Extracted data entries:
Begin
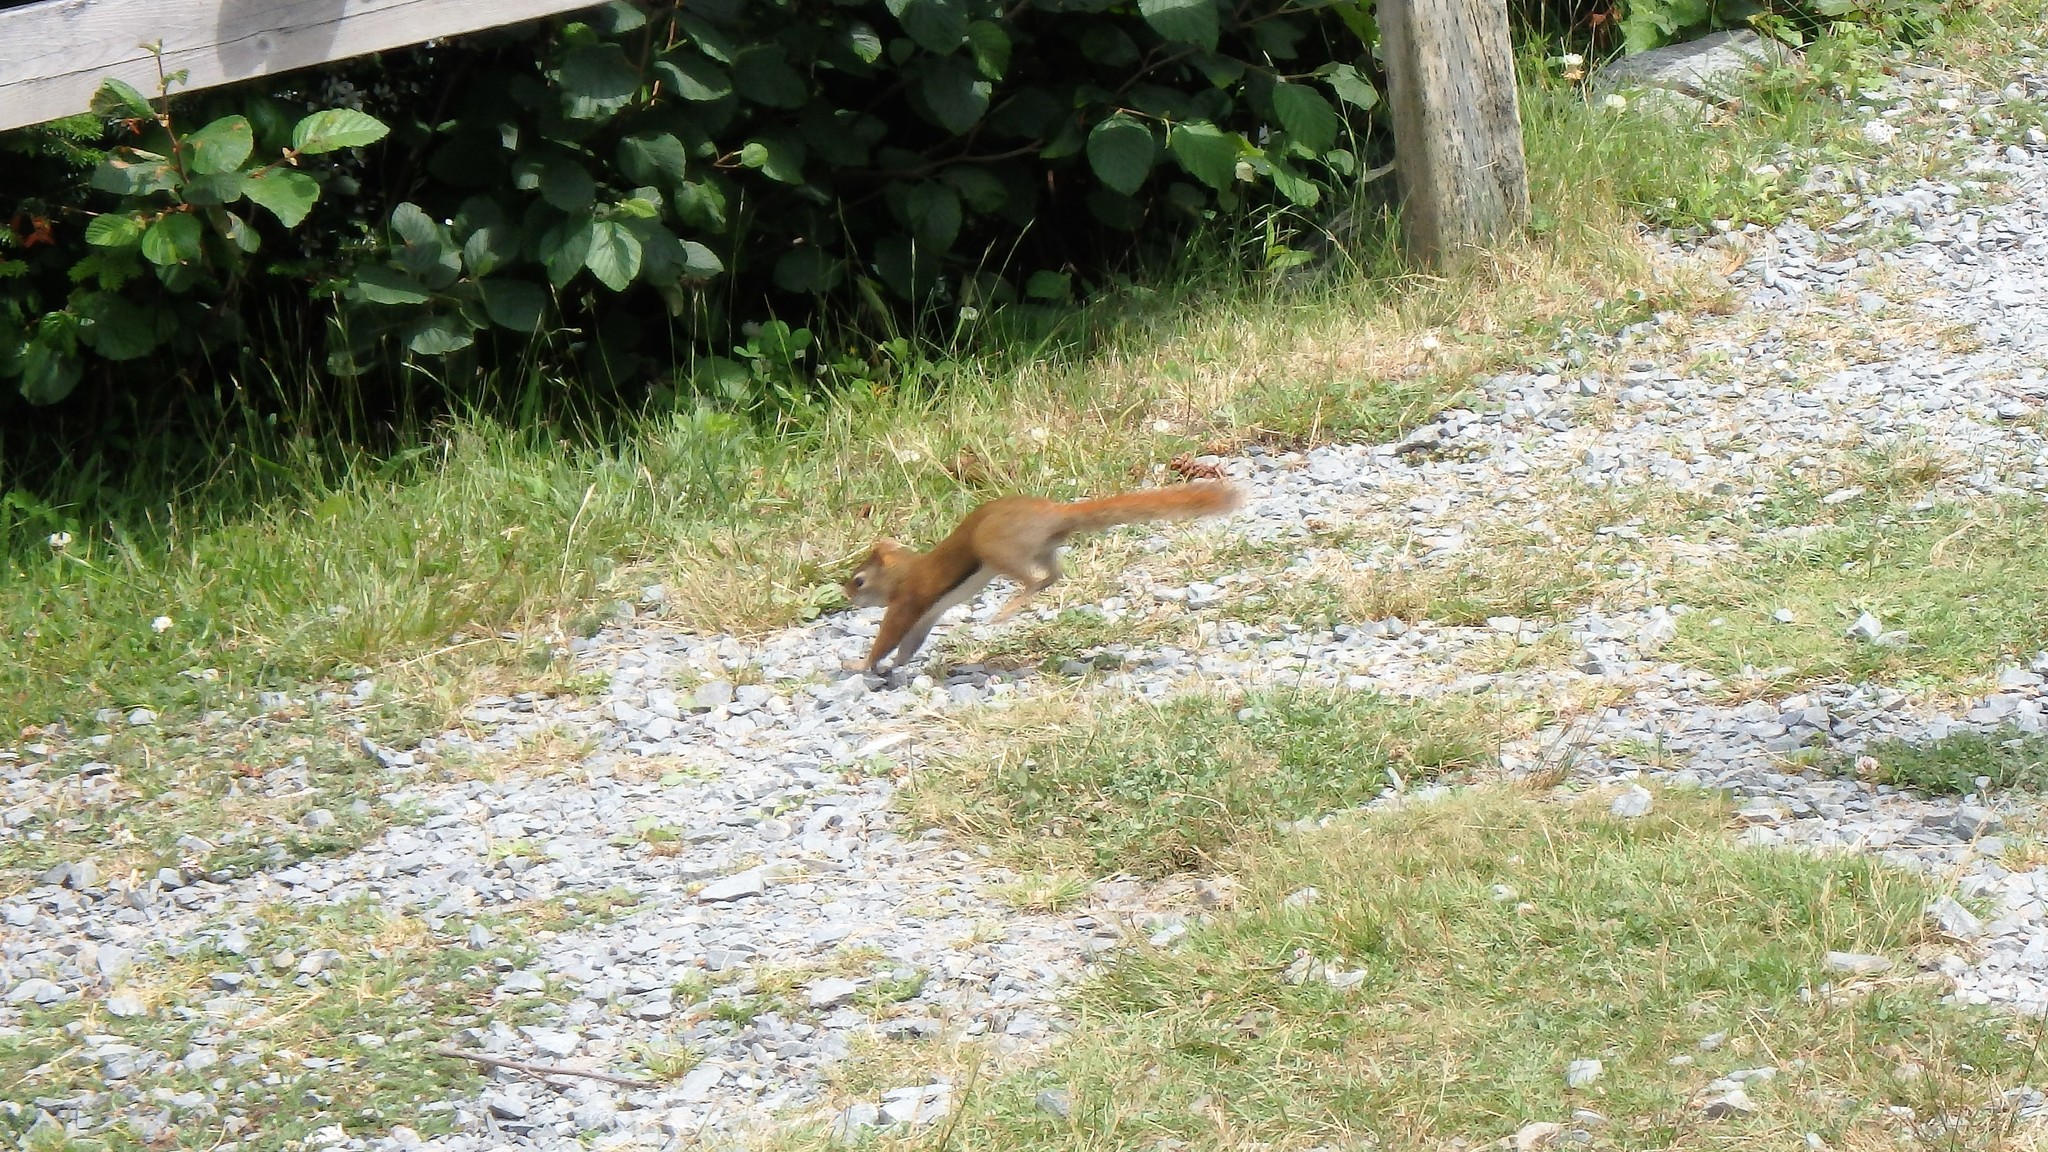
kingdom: Animalia
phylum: Chordata
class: Mammalia
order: Rodentia
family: Sciuridae
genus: Tamiasciurus
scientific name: Tamiasciurus hudsonicus
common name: Red squirrel
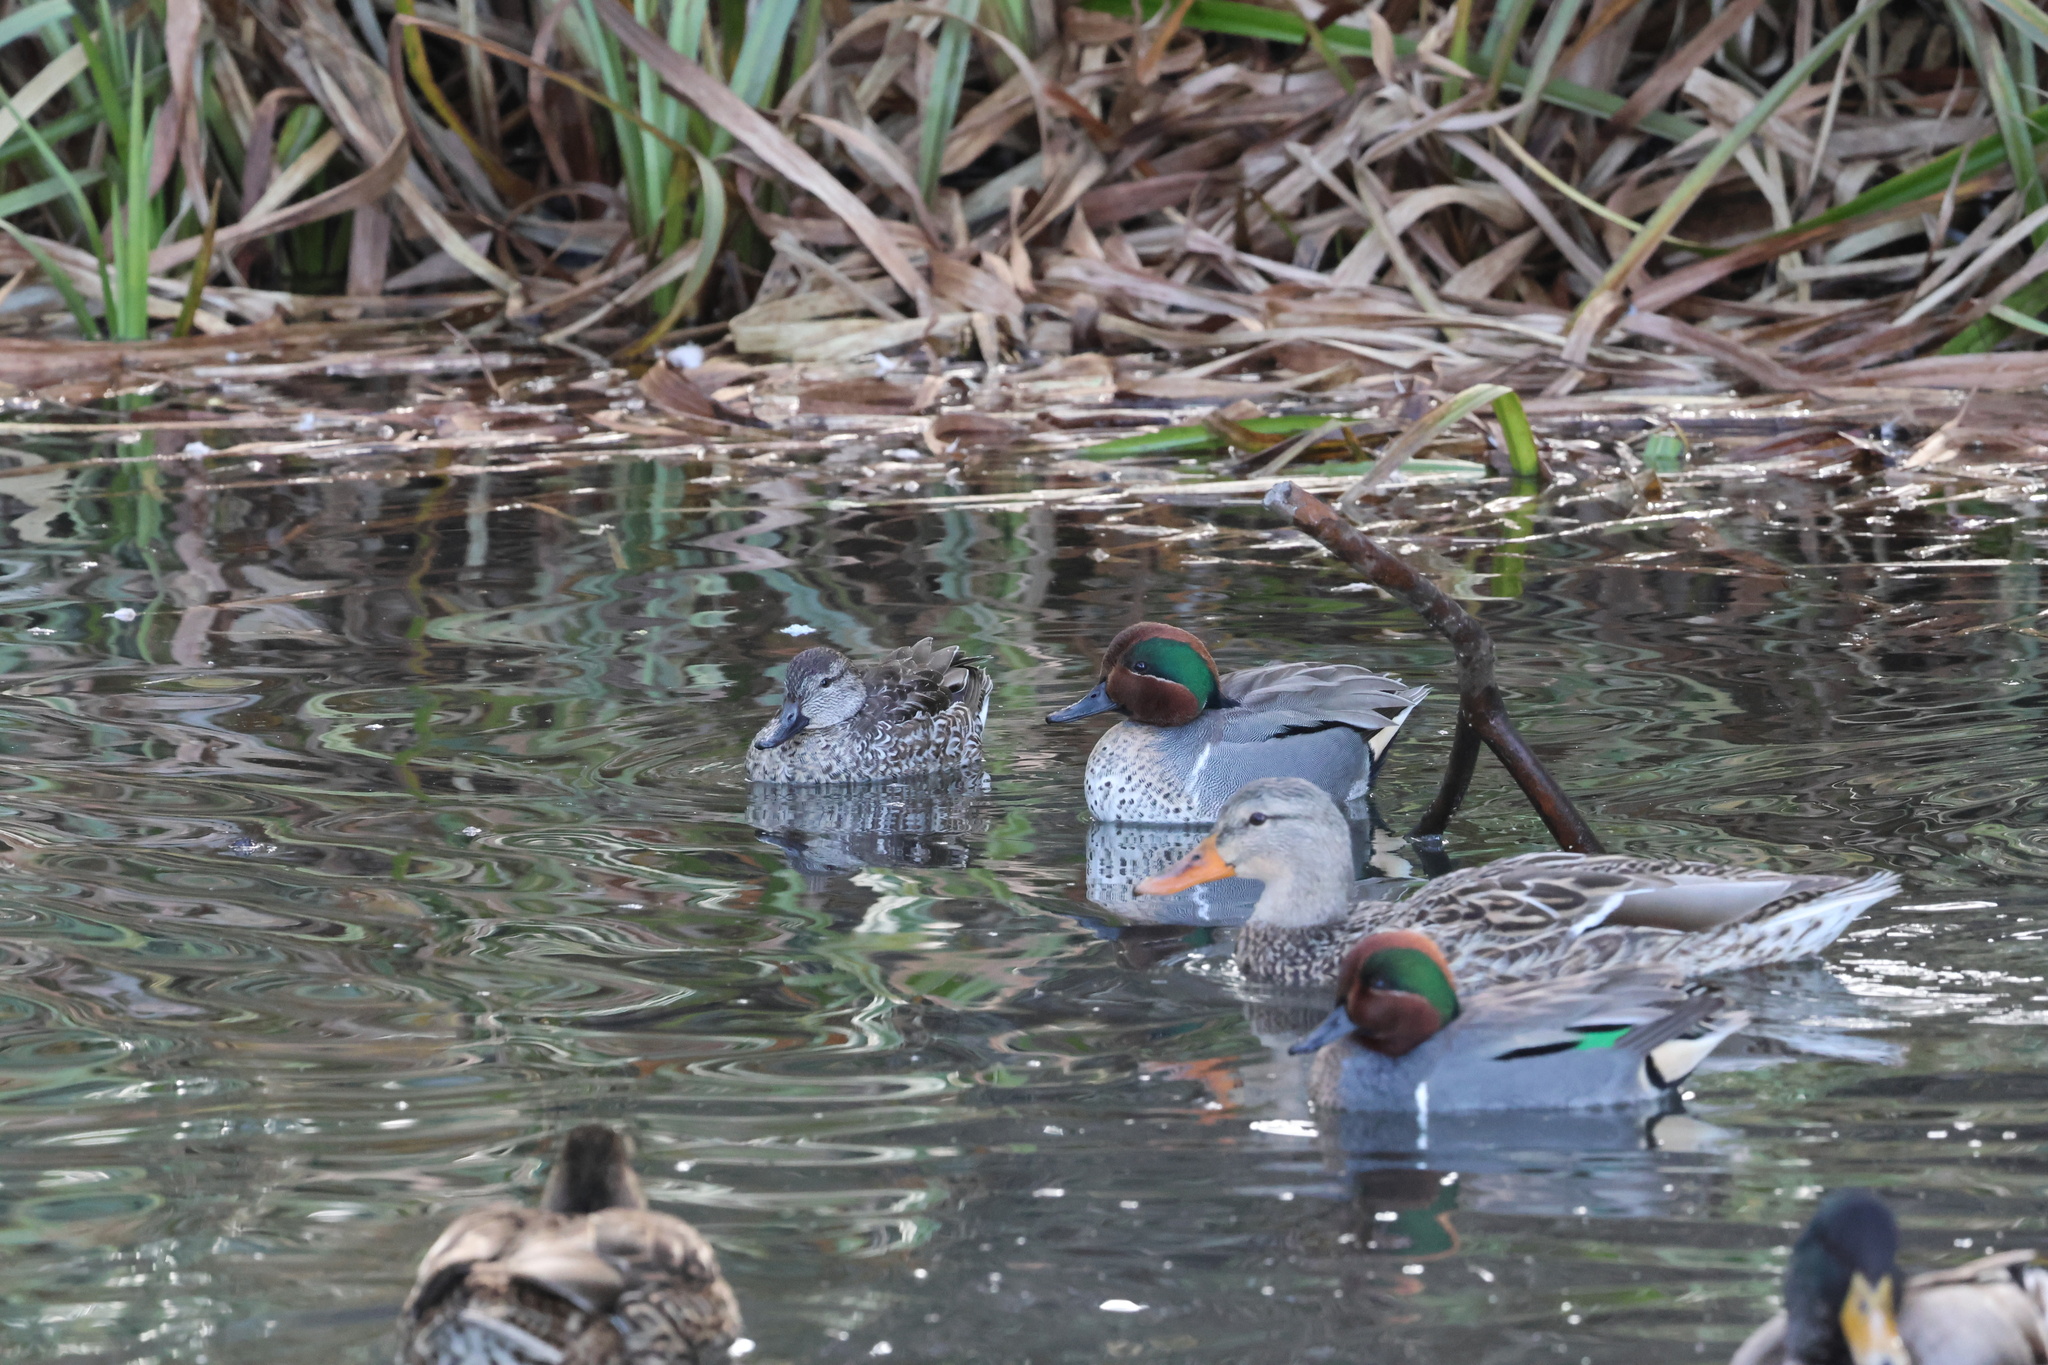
End
Exercise objective: Lay out the text lines from all the entries above as a JSON list of strings, one string per line, with blank lines left out. Leave the pictures out of the answer.

Problem solution:
[
  "kingdom: Animalia",
  "phylum: Chordata",
  "class: Mammalia",
  "order: Rodentia",
  "family: Sciuridae",
  "genus: Tamiasciurus",
  "scientific name: Tamiasciurus hudsonicus",
  "common name: Red squirrel"
]